Job item: Throughout the material, some lines may have the word "Rendered". Count them and give the number only.
::: Data section :::
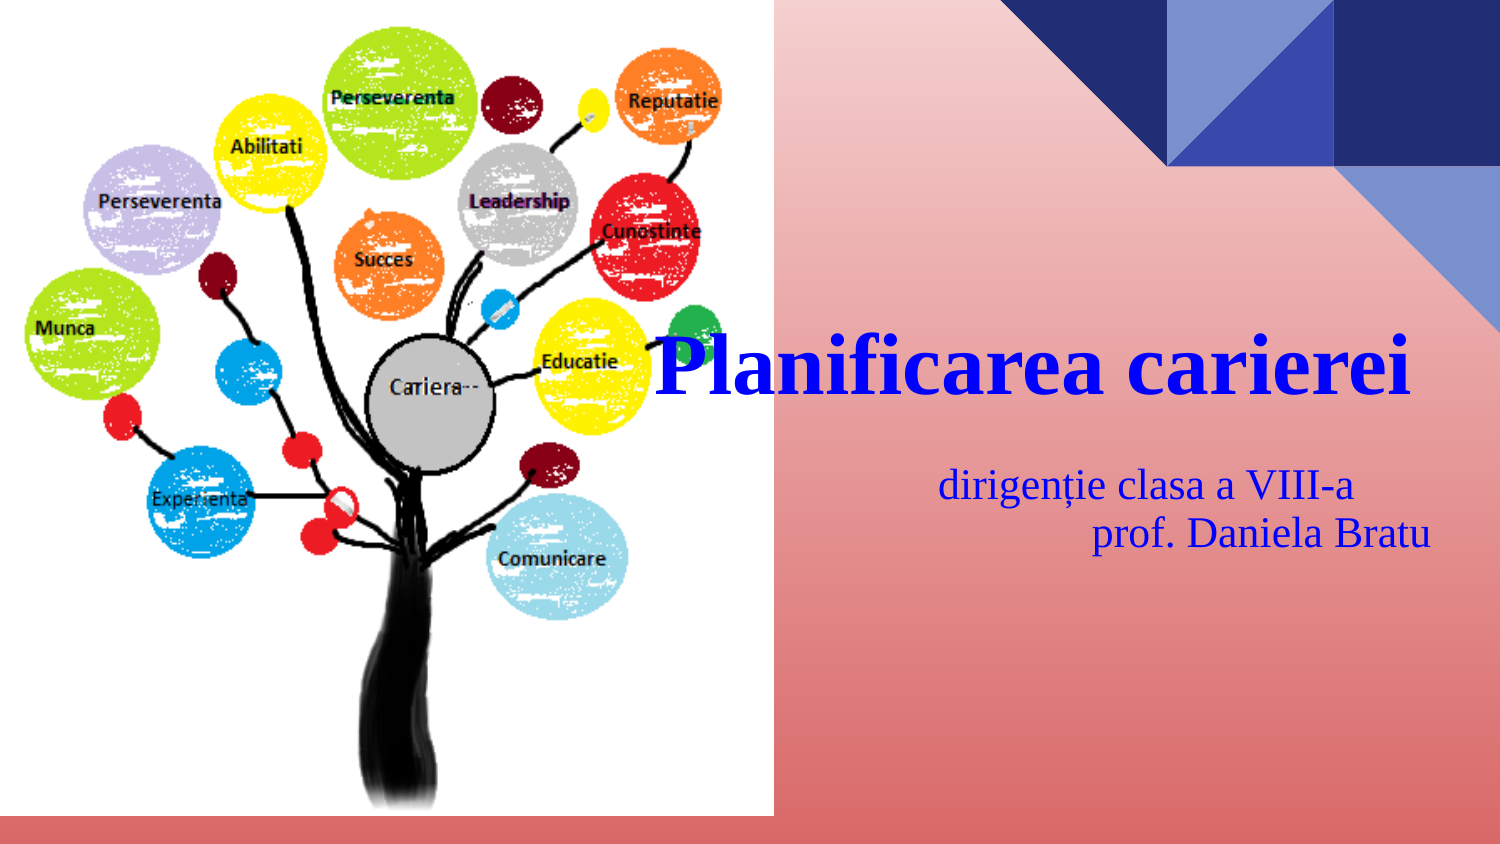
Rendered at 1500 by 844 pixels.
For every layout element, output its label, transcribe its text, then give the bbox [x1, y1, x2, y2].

title Planificarea carierei [777, 291, 1447, 429]
subtitle dirigenție clasa a VIII-a prof. Daniela Bratu [777, 445, 1447, 605]
picture [0, 0, 774, 816]
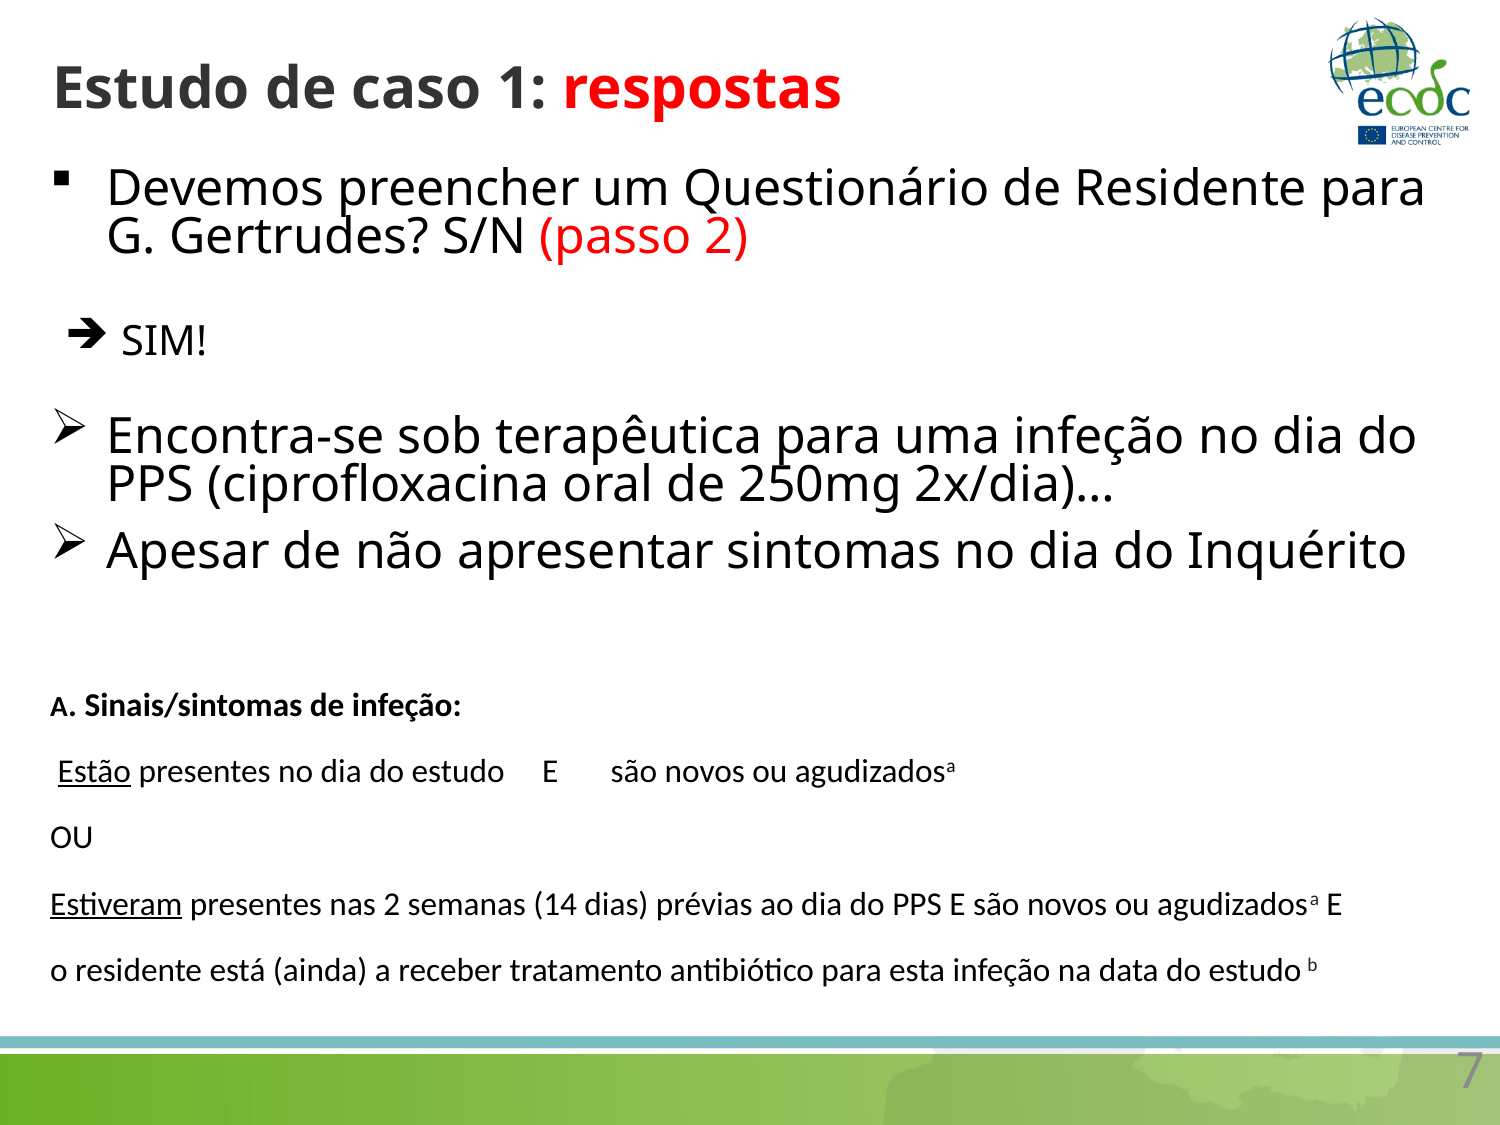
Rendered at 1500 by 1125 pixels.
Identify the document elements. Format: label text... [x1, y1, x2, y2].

slide_number 7 [1149, 1042, 1500, 1103]
list Devemos preencher um Questionário de Residente para G. Gertrudes? S/N (passo 2) Encontra-se sob terapêutica para uma infeção no dia do PPS (ciprofloxacina oral de 250mg 2x/dia)… Apesar de não apresentar sintomas no dia do Inquérito A. Sinais/sintomas de infeção: Estão presentes no dia do estudo E são novos ou agudizadosa OU Estiveram presentes nas 2 semanas (14 dias) prévias ao dia do PPS E são novos ou agudizadosa E o residente está (ainda) a receber tratamento antibiótico para esta infeção na data do estudo b [49, 166, 1450, 1015]
title Estudo de caso 1: respostas [52, 58, 1401, 147]
picture [1328, 17, 1473, 148]
text_box SIM! [50, 315, 223, 371]
picture [0, 1036, 1500, 1125]
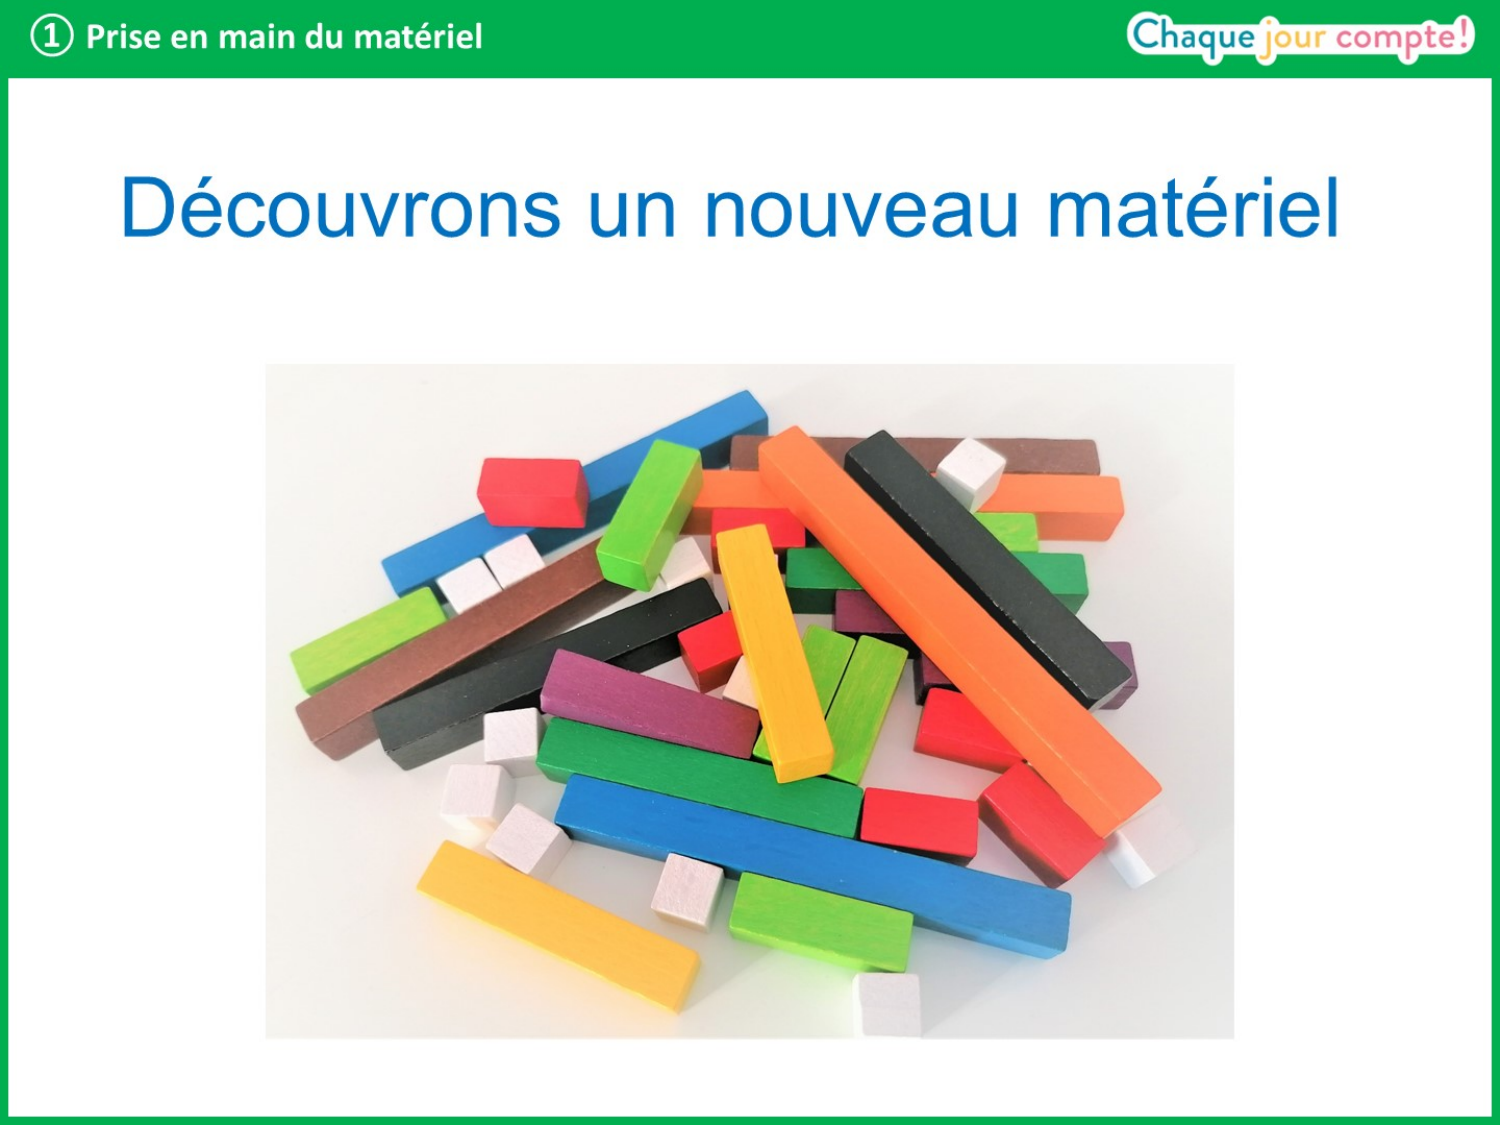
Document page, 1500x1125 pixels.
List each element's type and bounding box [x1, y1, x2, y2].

list [0, 0, 1500, 1125]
:::
Worked solution: 2